Os economistas que analisaram a situação no país asiático conseguiram destacar o efeito recessivo do medo do coronavírus devido às peculiaridades no desenvolvimento da epidemia na Coréia.
Desde o surgimento dos primeiros casos, o governo sul-coreano respondeu à crise testando massivamente a população, identificando os infectados e as pessoas com quem eles tiveram contato, e destacando apenas esses grupos.
A estratégia se mostrou eficaz, portanto a taxa de infecção no país é baixa.
Mas em uma região, chamada Daegu-Gyeongbuk (DG), a situação ficou fora de controle devido à contaminação de um grande número de pessoas que participaram de um culto religioso, no qual um foi infectado. Entre o final de janeiro e o final de fevereiro, 86,5% do número de pessoas infectadas com o coronavírus estavam concentradas apenas nessa área.
Embora ainda esteja sujeita às mesmas políticas públicas do resto da Coréia, a região foi responsável por uma parcela significativa do aumento do desemprego no país.
No período observado, o nível de emprego no país asiático como um todo – que cresce a uma taxa mensal de 0,23% desde o início de 2018 – caiu 0,89%. Na DG, o declínio mais do que duplicou, para 1,91%.

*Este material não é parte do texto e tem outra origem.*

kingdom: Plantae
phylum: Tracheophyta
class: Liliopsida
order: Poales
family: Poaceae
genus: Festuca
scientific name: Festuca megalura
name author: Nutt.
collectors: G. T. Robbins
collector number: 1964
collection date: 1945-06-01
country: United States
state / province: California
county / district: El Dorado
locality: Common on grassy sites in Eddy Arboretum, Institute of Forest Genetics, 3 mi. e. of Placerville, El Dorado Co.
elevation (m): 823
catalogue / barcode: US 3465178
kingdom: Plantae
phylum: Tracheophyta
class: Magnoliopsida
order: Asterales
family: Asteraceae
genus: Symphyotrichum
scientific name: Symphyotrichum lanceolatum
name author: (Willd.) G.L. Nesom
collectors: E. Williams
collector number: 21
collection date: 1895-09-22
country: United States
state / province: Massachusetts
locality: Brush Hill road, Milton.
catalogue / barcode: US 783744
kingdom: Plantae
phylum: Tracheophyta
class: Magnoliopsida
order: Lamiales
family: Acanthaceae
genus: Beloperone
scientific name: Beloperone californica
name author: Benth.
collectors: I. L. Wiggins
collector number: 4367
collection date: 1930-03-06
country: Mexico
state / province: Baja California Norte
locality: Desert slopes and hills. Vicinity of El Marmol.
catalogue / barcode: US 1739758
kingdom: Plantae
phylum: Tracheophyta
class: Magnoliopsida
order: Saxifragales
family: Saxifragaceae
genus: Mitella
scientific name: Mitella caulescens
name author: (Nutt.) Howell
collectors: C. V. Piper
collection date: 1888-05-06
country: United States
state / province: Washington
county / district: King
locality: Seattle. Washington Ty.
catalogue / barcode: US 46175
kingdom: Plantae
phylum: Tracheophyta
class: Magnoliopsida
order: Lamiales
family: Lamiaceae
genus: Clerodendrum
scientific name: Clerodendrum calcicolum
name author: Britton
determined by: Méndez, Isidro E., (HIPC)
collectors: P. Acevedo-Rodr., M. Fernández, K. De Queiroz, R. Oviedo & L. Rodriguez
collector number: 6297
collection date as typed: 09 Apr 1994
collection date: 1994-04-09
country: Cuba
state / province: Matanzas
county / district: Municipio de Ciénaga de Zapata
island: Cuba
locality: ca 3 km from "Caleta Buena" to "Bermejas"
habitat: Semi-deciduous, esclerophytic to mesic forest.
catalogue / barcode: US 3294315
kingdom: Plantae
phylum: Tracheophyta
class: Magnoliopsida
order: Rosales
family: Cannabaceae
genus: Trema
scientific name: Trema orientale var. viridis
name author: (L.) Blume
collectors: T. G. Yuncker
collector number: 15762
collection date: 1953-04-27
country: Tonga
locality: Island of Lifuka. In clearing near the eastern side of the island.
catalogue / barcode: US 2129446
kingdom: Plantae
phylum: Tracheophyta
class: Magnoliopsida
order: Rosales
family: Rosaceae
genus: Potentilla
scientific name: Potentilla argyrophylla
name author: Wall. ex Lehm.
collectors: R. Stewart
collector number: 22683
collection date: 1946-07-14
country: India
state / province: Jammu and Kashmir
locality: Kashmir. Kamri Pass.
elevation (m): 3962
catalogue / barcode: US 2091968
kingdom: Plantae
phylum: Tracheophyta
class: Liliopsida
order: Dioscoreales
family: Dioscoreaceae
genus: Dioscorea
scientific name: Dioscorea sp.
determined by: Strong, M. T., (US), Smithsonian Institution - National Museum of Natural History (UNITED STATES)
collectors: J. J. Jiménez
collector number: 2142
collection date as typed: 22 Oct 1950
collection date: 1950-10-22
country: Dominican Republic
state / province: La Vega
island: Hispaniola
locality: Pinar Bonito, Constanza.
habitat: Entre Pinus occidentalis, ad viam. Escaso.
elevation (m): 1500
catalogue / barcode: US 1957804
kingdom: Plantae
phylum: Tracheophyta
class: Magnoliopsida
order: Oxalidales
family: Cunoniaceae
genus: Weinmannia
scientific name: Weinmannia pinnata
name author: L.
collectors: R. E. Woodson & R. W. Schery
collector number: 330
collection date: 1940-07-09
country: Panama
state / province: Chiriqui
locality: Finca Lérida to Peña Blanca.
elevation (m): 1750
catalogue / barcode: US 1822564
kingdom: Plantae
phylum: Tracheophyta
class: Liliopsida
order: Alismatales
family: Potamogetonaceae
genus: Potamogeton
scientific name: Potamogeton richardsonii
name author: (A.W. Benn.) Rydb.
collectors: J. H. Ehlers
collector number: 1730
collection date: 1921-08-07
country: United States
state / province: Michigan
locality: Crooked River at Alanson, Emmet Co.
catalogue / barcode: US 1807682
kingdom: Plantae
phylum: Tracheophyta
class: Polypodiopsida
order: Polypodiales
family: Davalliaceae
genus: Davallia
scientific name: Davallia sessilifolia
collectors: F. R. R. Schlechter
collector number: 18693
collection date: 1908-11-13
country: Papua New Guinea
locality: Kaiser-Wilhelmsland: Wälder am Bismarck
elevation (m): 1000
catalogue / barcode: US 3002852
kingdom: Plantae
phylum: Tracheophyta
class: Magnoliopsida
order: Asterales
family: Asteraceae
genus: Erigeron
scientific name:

Essa tendência foi repetida em diferentes setores e ocupações econômicas.
O contraste entre a região DG e o resto da Coréia criou uma espécie de laboratório natural. Nessas situações, é possível isolar e medir os efeitos de um evento ou política, com pouco risco de conclusões serem contaminadas por outros fatores.
A análise coreana permitiu que economistas comparassem os resultados do país asiático com os de outros países, como Estados Unidos e Inglaterra.
Pesquisas recentes mostraram que, após a adoção da quarentena nos dois países ocidentais, o aumento de 0,1% na infecção por Covid-19 levou a uma queda entre 5 e 6 pontos percentuais em seu emprego.
Segundo economistas coreanos, cerca de metade desse declínio – uma queda de 2% a 3% na Coréia – foi causada apenas pelo medo de infecção. A outra metade seria explicada pelo declínio da atividade causado pela própria distância social.
Embora a pesquisa escandinava se concentre em outra variável – consumo -, ela tira uma conclusão semelhante.
Os economistas aproveitaram o fato de que a Suécia e a Dinamarca atingiram a epidemia ao mesmo tempo e registraram comportamentos iniciais semelhantes em suas taxas de mortalidade por vírus.
Mas os governos reagiram de maneira diferente. Medidas restritivas foram introduzidas na Dinamarca. Na Suécia, as autoridades se concentraram na orientação voluntária.
O medo de infecção fez com que a população sueca reduzisse a circulação e o consumo não muito abaixo do registrado no país vizinho.
Os dados que permitiram comparar as tendências de consumo na Suécia e na Dinamarca foram fornecidos pela Danske banka, que opera nos dois países.
Com base em dados como custos e retiradas de cartões, foi construída uma medida de gasto por consumidor.
Os pesquisadores concluem que – em Daegu-Gyeongbuk – o medo de contaminação tem sido uma grande força negativa na economia sueca, sugerindo que, com um grande contágio, o consumo pode permanecer reprimido, mesmo com um distanciamento social descontraído.